« Nou p ap dòmi » annonce la construction d’une force politique
Lors d’une conférence de presse le mardi 23 février 2021, « Nou p ap dòmi » a présenté une initiative face à la crise de gouvernance qui sévit dans le pays. Tout en se positionnant sur la conjoncture, la coordinatrice de « Nou p ap dòmi », Pascale Solages, a annoncé la fondation d’une force politique au sein de la structure, en vue de poser des actions tangibles dans la société
Nou p ap dòmi veut mieux s’impliquer et prendre plus de responsabilités au sein de la société, selon ce qu’a fait savoir Pascale Solages qui informe que ce collectif citoyen entreprend la construction d’une force politique. Tout en restant succincte sur cette force politique nouvellement créée, elle a énuméré les raisons qui ont poussé la structure à prendre une telle décision.

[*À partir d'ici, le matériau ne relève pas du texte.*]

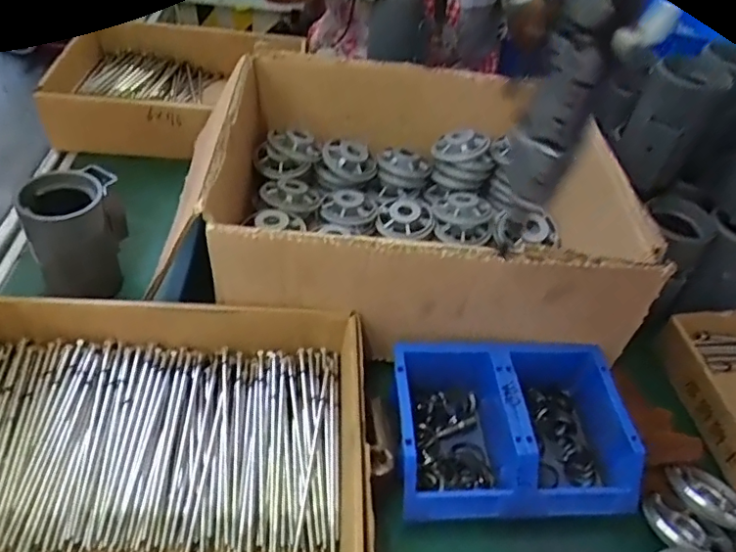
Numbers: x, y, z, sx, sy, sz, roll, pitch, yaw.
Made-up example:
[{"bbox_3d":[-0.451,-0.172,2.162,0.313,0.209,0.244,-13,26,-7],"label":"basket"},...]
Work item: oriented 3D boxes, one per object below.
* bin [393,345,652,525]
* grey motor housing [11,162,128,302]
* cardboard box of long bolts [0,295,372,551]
[{"bbox_3d":[0.130,0.148,0.537,0.206,0.088,0.153,1,46,-6],"label":"bin"},{"bbox_3d":[-0.313,-0.041,0.620,0.100,0.127,0.082,-20,52,-24],"label":"grey motor housing"},{"bbox_3d":[-0.191,0.151,0.476,0.367,0.094,0.263,2,46,-5],"label":"cardboard box of long bolts"}]

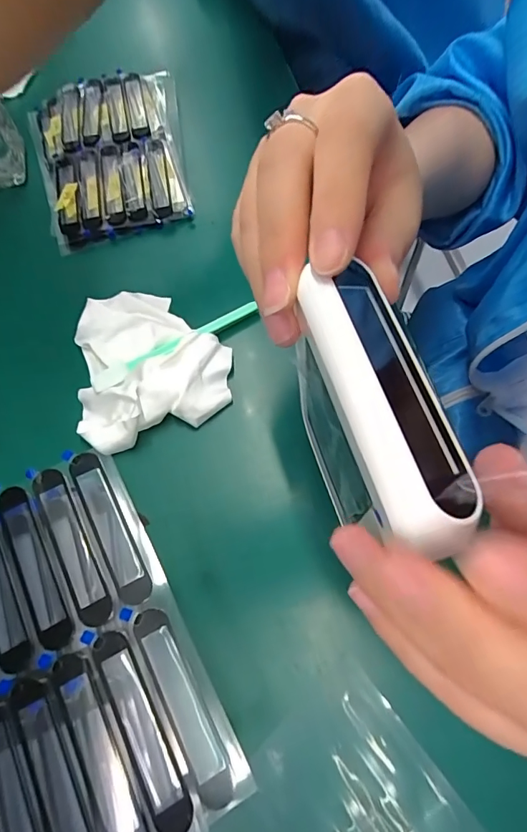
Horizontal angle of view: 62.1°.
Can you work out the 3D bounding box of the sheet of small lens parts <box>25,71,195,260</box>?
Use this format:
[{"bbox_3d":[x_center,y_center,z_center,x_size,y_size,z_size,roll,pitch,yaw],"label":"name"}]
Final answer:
[{"bbox_3d":[-0.128,-0.223,0.364,0.122,0.009,0.173,-13,70,-4],"label":"sheet of small lens parts"}]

« Aider le pays à sortir dans la dictature, la violence et la corruption, rompre avec le système sociopolitique décrié par la population, devenir des acteurs actifs dans la vie politique », a énuméré le membre de Nou p ap dòmi. « Il est temps d’agir et de nous engager activement sur la scène politique ». Bien que satisfait de retrouver leurs idées de rupture dans tous les documents pour la gouvernance de transition, « Nou p ap dòmi » se dit inquiet par rapport à l'attitude de certains acteurs politiques pour qui la rupture n‘a pas de sens profond.
En outre, Pascale Solages parle de redressement, de réorientation. Pour l’activiste politique, la crise que connait Haïti aujourd’hui est surtout une crise de société qui demande l’implication de tous. Daphnée Valmond Bourgeon, membre de la structure Nou p ap dòmi, dit ne pas trouver les résultats espérés auprès des acteurs politiques, de la société civile et économique du pays face à la crise qui perdure. Ainsi, ces petrochallengers invitent la population, notamment la jeunesse à intensifier les mouvements de revendications.
Pour sa part, Stephane Michel, membre de ce collectif de citoyens, critique la situation sociopolitique du pays et accuse Jovenel Moïse d’avoir détruit les acquis démocratiques et de ne pas respecter les prévisions constitutionnelles. Par ailleurs, « Nou p ap dòmi » considère le pays comme une espace de kidnapping, de terreur, de corruption, de l’indifférence des Nations unies, en gros ; un pays dirigé par un président de facto.